### Goal of the exercise
An unchanged copy of each entry below is needed; keep the pictures out of it.

Available data Start Marker

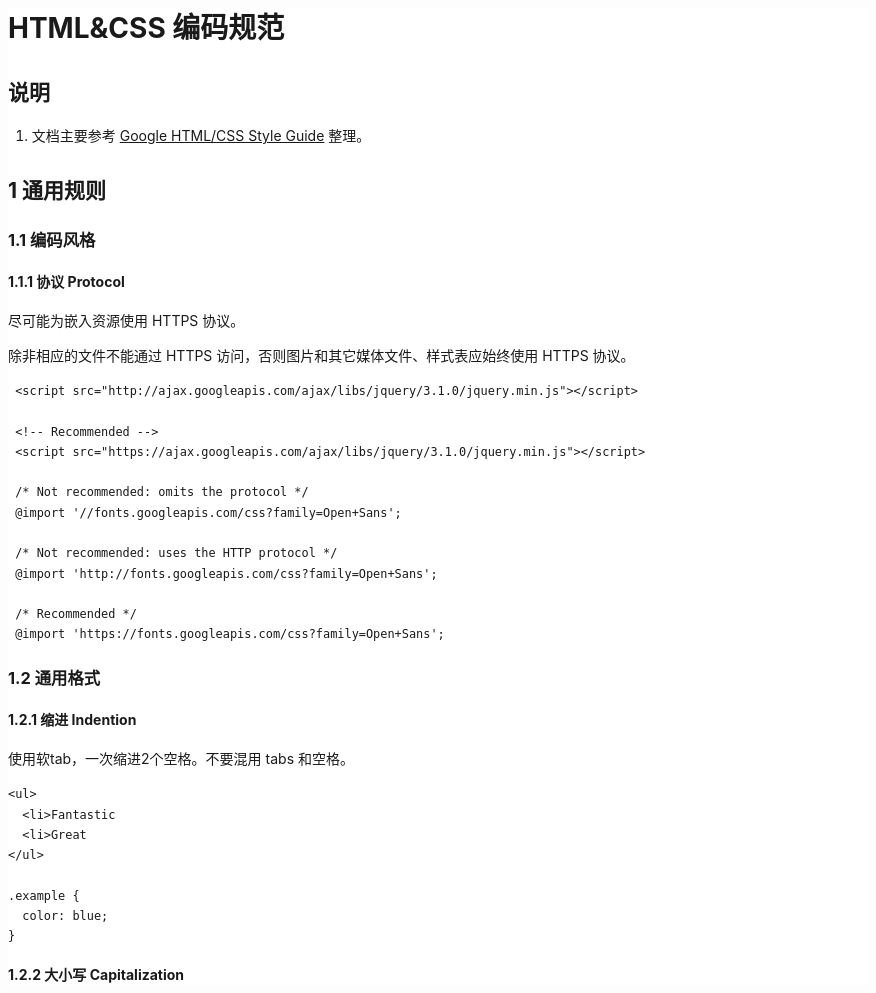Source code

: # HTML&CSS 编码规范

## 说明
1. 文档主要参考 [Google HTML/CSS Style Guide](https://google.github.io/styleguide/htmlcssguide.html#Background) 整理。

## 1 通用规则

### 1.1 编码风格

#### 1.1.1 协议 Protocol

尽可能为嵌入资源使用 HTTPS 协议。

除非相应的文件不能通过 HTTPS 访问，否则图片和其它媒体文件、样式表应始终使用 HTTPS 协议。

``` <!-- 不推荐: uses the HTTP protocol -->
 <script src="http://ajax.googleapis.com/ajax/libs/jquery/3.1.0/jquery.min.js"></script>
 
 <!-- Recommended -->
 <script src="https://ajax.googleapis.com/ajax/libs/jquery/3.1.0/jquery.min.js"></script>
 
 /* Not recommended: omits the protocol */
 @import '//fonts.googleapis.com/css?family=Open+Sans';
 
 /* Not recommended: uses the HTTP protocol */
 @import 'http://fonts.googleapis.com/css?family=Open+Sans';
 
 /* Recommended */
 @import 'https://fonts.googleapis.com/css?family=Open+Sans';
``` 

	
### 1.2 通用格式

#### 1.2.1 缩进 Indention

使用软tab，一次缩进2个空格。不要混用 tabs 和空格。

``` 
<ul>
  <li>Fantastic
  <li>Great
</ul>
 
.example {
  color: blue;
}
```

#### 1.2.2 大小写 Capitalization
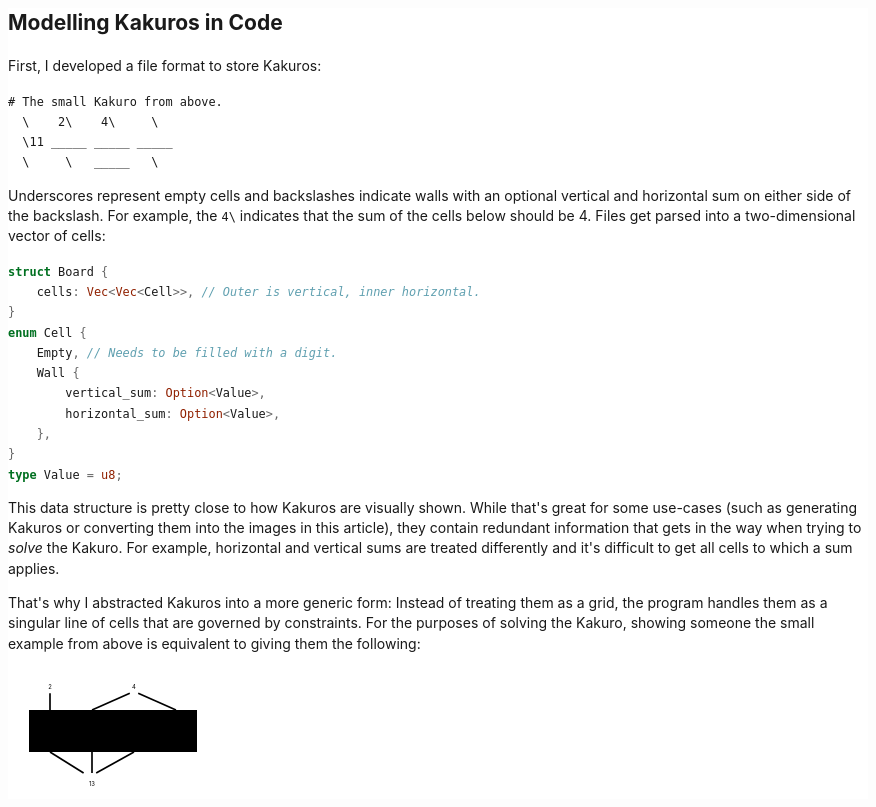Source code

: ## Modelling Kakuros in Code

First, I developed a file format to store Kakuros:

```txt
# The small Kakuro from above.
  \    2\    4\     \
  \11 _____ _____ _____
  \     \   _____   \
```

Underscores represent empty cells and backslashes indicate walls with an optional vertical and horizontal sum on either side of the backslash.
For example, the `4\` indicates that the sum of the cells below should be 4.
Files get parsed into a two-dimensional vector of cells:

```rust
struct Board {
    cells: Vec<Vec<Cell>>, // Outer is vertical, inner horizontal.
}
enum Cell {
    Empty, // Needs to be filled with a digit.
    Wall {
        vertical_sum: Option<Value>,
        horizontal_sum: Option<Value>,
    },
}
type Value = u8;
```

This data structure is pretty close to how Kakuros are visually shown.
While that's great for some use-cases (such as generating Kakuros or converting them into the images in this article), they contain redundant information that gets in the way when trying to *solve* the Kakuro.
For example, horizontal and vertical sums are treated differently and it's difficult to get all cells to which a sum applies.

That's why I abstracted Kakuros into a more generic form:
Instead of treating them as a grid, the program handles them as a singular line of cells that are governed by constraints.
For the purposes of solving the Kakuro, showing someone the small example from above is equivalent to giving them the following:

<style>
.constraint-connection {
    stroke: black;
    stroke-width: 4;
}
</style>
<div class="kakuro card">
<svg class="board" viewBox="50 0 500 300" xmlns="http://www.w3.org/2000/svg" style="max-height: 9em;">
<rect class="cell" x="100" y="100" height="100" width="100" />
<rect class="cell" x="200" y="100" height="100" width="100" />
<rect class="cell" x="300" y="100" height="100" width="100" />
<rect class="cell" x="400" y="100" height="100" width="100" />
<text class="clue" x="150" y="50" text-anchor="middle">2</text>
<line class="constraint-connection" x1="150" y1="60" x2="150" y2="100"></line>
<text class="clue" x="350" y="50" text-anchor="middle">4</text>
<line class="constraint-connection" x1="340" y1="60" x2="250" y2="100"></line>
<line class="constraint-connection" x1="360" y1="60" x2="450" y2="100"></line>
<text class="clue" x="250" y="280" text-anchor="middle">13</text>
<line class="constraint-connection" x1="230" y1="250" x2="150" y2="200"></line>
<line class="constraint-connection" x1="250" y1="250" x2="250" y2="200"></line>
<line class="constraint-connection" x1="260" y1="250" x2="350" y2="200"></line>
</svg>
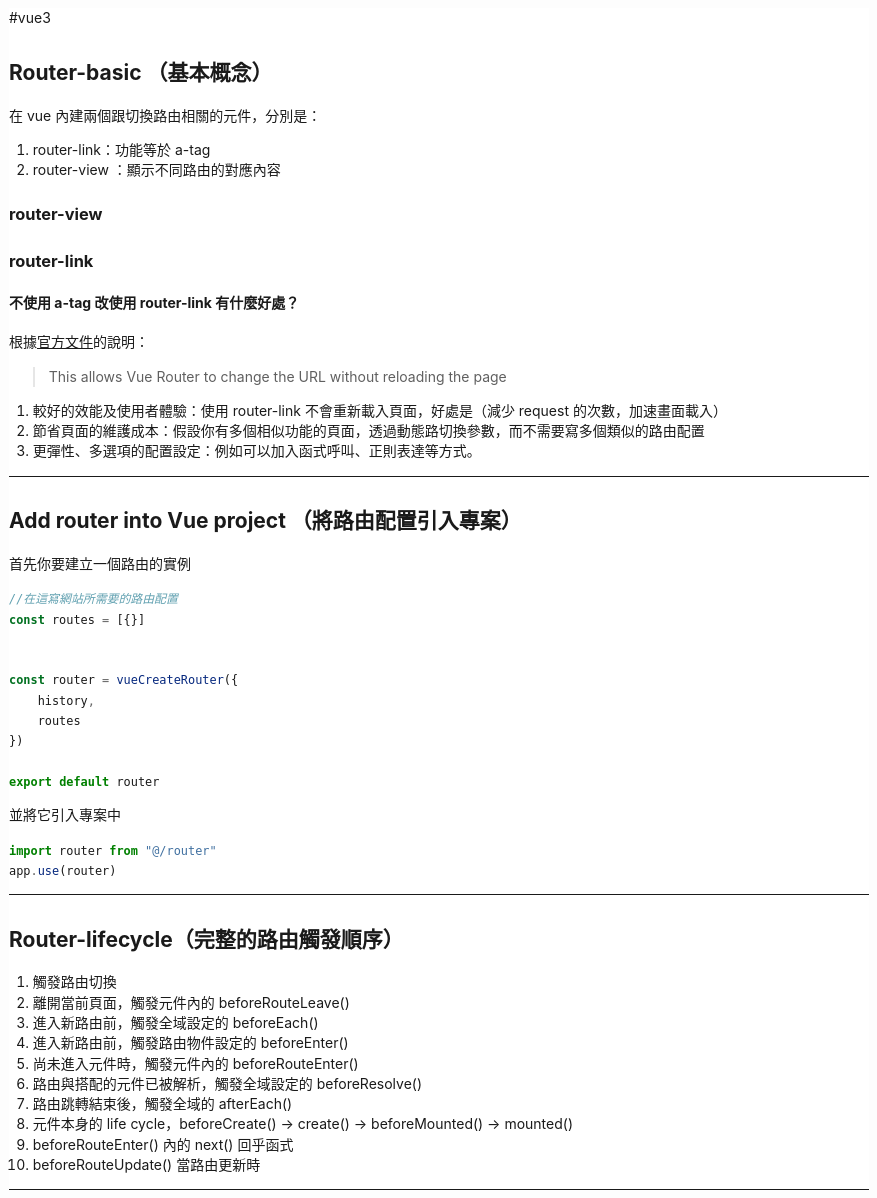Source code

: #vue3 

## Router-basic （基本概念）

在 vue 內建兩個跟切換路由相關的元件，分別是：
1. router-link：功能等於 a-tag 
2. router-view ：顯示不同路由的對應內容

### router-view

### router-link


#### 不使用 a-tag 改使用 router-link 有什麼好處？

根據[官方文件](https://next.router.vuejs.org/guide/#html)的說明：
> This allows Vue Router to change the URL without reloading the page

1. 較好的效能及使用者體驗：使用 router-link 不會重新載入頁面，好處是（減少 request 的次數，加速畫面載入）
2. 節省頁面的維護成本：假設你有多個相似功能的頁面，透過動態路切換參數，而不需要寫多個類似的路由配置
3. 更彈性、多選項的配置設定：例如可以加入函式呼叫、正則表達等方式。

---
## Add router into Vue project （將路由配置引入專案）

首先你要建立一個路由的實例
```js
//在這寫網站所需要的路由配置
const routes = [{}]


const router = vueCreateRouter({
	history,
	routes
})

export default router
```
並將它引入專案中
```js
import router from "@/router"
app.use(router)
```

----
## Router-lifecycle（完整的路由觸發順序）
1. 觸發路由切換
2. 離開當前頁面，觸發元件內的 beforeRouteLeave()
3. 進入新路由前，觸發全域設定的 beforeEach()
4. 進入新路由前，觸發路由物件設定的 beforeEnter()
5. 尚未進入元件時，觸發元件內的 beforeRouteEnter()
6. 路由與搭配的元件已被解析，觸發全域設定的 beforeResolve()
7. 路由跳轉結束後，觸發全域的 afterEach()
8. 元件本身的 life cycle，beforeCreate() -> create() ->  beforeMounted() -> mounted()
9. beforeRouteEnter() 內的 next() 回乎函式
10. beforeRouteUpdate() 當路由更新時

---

Available data End Marker

### Solution to this exercise
Source code

: # HTML&CSS 编码规范

## 说明
1. 文档主要参考 [Google HTML/CSS Style Guide](https://google.github.io/styleguide/htmlcssguide.html#Background) 整理。

## 1 通用规则

### 1.1 编码风格

#### 1.1.1 协议 Protocol

尽可能为嵌入资源使用 HTTPS 协议。

除非相应的文件不能通过 HTTPS 访问，否则图片和其它媒体文件、样式表应始终使用 HTTPS 协议。

``` <!-- 不推荐: uses the HTTP protocol -->
 <script src="http://ajax.googleapis.com/ajax/libs/jquery/3.1.0/jquery.min.js"></script>
 
 <!-- Recommended -->
 <script src="https://ajax.googleapis.com/ajax/libs/jquery/3.1.0/jquery.min.js"></script>
 
 /* Not recommended: omits the protocol */
 @import '//fonts.googleapis.com/css?family=Open+Sans';
 
 /* Not recommended: uses the HTTP protocol */
 @import 'http://fonts.googleapis.com/css?family=Open+Sans';
 
 /* Recommended */
 @import 'https://fonts.googleapis.com/css?family=Open+Sans';
``` 

	
### 1.2 通用格式

#### 1.2.1 缩进 Indention

使用软tab，一次缩进2个空格。不要混用 tabs 和空格。

``` 
<ul>
  <li>Fantastic
  <li>Great
</ul>
 
.example {
  color: blue;
}
```

#### 1.2.2 大小写 Capitalization
Source code

: ## Modelling Kakuros in Code

First, I developed a file format to store Kakuros:

```txt
# The small Kakuro from above.
  \    2\    4\     \
  \11 _____ _____ _____
  \     \   _____   \
```

Underscores represent empty cells and backslashes indicate walls with an optional vertical and horizontal sum on either side of the backslash.
For example, the `4\` indicates that the sum of the cells below should be 4.
Files get parsed into a two-dimensional vector of cells:

```rust
struct Board {
    cells: Vec<Vec<Cell>>, // Outer is vertical, inner horizontal.
}
enum Cell {
    Empty, // Needs to be filled with a digit.
    Wall {
        vertical_sum: Option<Value>,
        horizontal_sum: Option<Value>,
    },
}
type Value = u8;
```

This data structure is pretty close to how Kakuros are visually shown.
While that's great for some use-cases (such as generating Kakuros or converting them into the images in this article), they contain redundant information that gets in the way when trying to *solve* the Kakuro.
For example, horizontal and vertical sums are treated differently and it's difficult to get all cells to which a sum applies.

That's why I abstracted Kakuros into a more generic form:
Instead of treating them as a grid, the program handles them as a singular line of cells that are governed by constraints.
For the purposes of solving the Kakuro, showing someone the small example from above is equivalent to giving them the following:

<style>
.constraint-connection {
    stroke: black;
    stroke-width: 4;
}
</style>
<div class="kakuro card">
<svg class="board" viewBox="50 0 500 300" xmlns="http://www.w3.org/2000/svg" style="max-height: 9em;">
<rect class="cell" x="100" y="100" height="100" width="100" />
<rect class="cell" x="200" y="100" height="100" width="100" />
<rect class="cell" x="300" y="100" height="100" width="100" />
<rect class="cell" x="400" y="100" height="100" width="100" />
<text class="clue" x="150" y="50" text-anchor="middle">2</text>
<line class="constraint-connection" x1="150" y1="60" x2="150" y2="100"></line>
<text class="clue" x="350" y="50" text-anchor="middle">4</text>
<line class="constraint-connection" x1="340" y1="60" x2="250" y2="100"></line>
<line class="constraint-connection" x1="360" y1="60" x2="450" y2="100"></line>
<text class="clue" x="250" y="280" text-anchor="middle">13</text>
<line class="constraint-connection" x1="230" y1="250" x2="150" y2="200"></line>
<line class="constraint-connection" x1="250" y1="250" x2="250" y2="200"></line>
<line class="constraint-connection" x1="260" y1="250" x2="350" y2="200"></line>
</svg>
Source code

: #vue3 

## Router-basic （基本概念）

在 vue 內建兩個跟切換路由相關的元件，分別是：
1. router-link：功能等於 a-tag 
2. router-view ：顯示不同路由的對應內容

### router-view

### router-link


#### 不使用 a-tag 改使用 router-link 有什麼好處？

根據[官方文件](https://next.router.vuejs.org/guide/#html)的說明：
> This allows Vue Router to change the URL without reloading the page

1. 較好的效能及使用者體驗：使用 router-link 不會重新載入頁面，好處是（減少 request 的次數，加速畫面載入）
2. 節省頁面的維護成本：假設你有多個相似功能的頁面，透過動態路切換參數，而不需要寫多個類似的路由配置
3. 更彈性、多選項的配置設定：例如可以加入函式呼叫、正則表達等方式。

---
## Add router into Vue project （將路由配置引入專案）

首先你要建立一個路由的實例
```js
//在這寫網站所需要的路由配置
const routes = [{}]


const router = vueCreateRouter({
	history,
	routes
})

export default router
```
並將它引入專案中
```js
import router from "@/router"
app.use(router)
```

----
## Router-lifecycle（完整的路由觸發順序）
1. 觸發路由切換
2. 離開當前頁面，觸發元件內的 beforeRouteLeave()
3. 進入新路由前，觸發全域設定的 beforeEach()
4. 進入新路由前，觸發路由物件設定的 beforeEnter()
5. 尚未進入元件時，觸發元件內的 beforeRouteEnter()
6. 路由與搭配的元件已被解析，觸發全域設定的 beforeResolve()
7. 路由跳轉結束後，觸發全域的 afterEach()
8. 元件本身的 life cycle，beforeCreate() -> create() ->  beforeMounted() -> mounted()
9. beforeRouteEnter() 內的 next() 回乎函式
10. beforeRouteUpdate() 當路由更新時

---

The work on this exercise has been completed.